An average of 77.1% of families improved more than .10 points across FAD scales. The greatest observed change was on Behavior Control (84.2%), the smallest observed change was on Roles (65.8%).  The average percentage of families making "large" change was 23.3%, however again we saw the greatest change on Behavior Control, with 57.9% of families making "large" change.  On the other hand, an average of 18.4% of families got worse (greater than .10).  The largest percentage of families got worse on
Roles (28.9%).

Discussion

These results suggest that this type of family therapy was successful even with this difficult population and, further, support the use of the Family Assessment Device in assessing this change.  We used three ways of evaluating change: statistical significance of changes observed, percentages dropping below clinical cut-offs and the magnitude of change between intake and termination. Regardless of how change was assessed, this approach to therapy appears to be successful.
 
It must be noted, however, that this sample was not a random sample of the families seen in therapy at Family Links.  This paper only includes data from families who completed the FAD both at intake and exit since May of 1996.  Some families dropped out of treatment.  In other cases, therapists failed to administer the FAD at either intake or exit.  While there may be some bias affecting this sample, superficial inspection of these data suggests that there were no consistent differences between these groups, with one consistently doing better or worse than the other.

References

         Clark, A. F., Barrett, L., & Kolvin, I.  (2000). Inner city disadvantage and family functioning.  European Child and Adolescent-Psychiatry, 9, 77-83.

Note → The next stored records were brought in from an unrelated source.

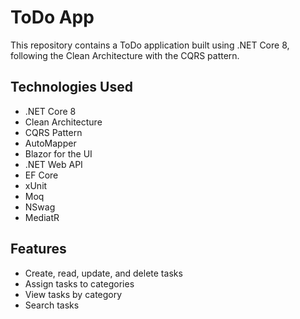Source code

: # ToDo App

This repository contains a ToDo application built using .NET Core 8, following the Clean Architecture with the CQRS pattern.

## Technologies Used

- .NET Core 8
- Clean Architecture
- CQRS Pattern
- AutoMapper
- Blazor for the UI
- .NET Web API
- EF Core
- xUnit
- Moq
- NSwag
- MediatR

## Features

- Create, read, update, and delete tasks
- Assign tasks to categories
- View tasks by category
- Search tasks




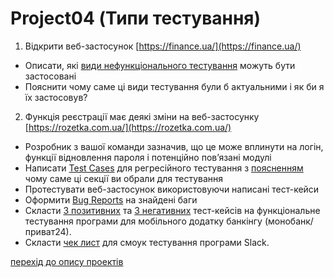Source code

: # Project04 (Типи тестування)
1. Відкрити веб-застосунок [https://finance.ua/](https://finance.ua/)
+ Описати, які [види нефункціонального тестування](https://github.com/makstyt/pet_projects2023/blob/project04/Non-functuonal%20testing%20Finance.ua.pdf) можуть бути застосовані
+ Пояснити чому саме ці види тестування були б актуальними і як би я їх застосовув?
2. Функція реєстрації має деякі зміни на веб-застосунку [https://rozetka.com.ua/](https://rozetka.com.ua/)
+ Розробник з вашої команди зазначив, що це може вплинути на логін, функції відновлення пароля і потенційно пов’язані модулі
+ Написати [Test Cases](https://github.com/makstyt/pet_projects2023/blob/project04/Test%20Case%20Rozetka_regression%20-%20TestRail.pdf) для регресійного тестування з [поясненням](https://github.com/makstyt/pet_projects2023/blob/project04/Explanation%20of%20test%20cases%20Rozetka.pdf) чому саме ці секції ви обрали для тестування
+ Протестувати веб-застосунок використовуючи написані тест-кейси
+ Оформити [Bug Reports](https://github.com/makstyt/pet_projects/blob/project04/Bug%20Report%20Rozetka%20regression.pdf) на знайдені баги
+ Склаcти [3 позитивних](https://github.com/makstyt/pet_projects2023/blob/project04/positive%20test%20cases%20Privat24%20%20-%20TestRail.pdf) та [3 негативних](https://github.com/makstyt/pet_projects2023/blob/project04/negative%20test%20cases%20Privat24%20-%20TestRail.pdf) тест-кейсів на функціональне тестування програми для мобільного додатку банкінгу (монобанк/приват24).
+ Скласти [чек лист](https://github.com/makstyt/pet_projects2023/blob/project04/Slack.%20Smoke%20checklist.pdf) для смоук тестування програми Slack.

[перехід до опису проектів](https://github.com/makstyt/pet_projects2023)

          Kabacoff, R. I., Miller, I. W., Bishop, D. S., Epstein, N. B., & Keitner (1990). A psychometric study of the McMaster Family Assessment Device in psychiatric, medical, and non-clinical samples. Journal of Family Psychology, 3, 431-439.

         Pfendler, B. A., Sharrow, W.W., Slattery, J. M., & Bean, T. (1997, April).  Validation of the McMaster Family Assessment Device (FAD) in an intensive family therapy program.  Poster presented at the annual meetings of the Eastern Psychological Association, Washington, D.C.

         Ridenour, T. A., Daley, J. G., & Reich, W. (1999). Factor analyses of the Family Assessment Device.   Family Process, 38, 497-510.

         Slattery, J. M., Hollis, M. L., Bean, T., & Graham, A.  (1997).  [Predictors of family therapy outcome.]  Unpublished data.
handout
 
 



Reference:

        Slattery, J. M., Smith, W. N., Krapf, M. L., Buchenauer, E. L., & Bean, T. (2001, April).  Measuring improvement in family therapy using the Family Assessment Device.  Poster presented at the annual meetings of the Eastern Psychological Association, Washington, D. C.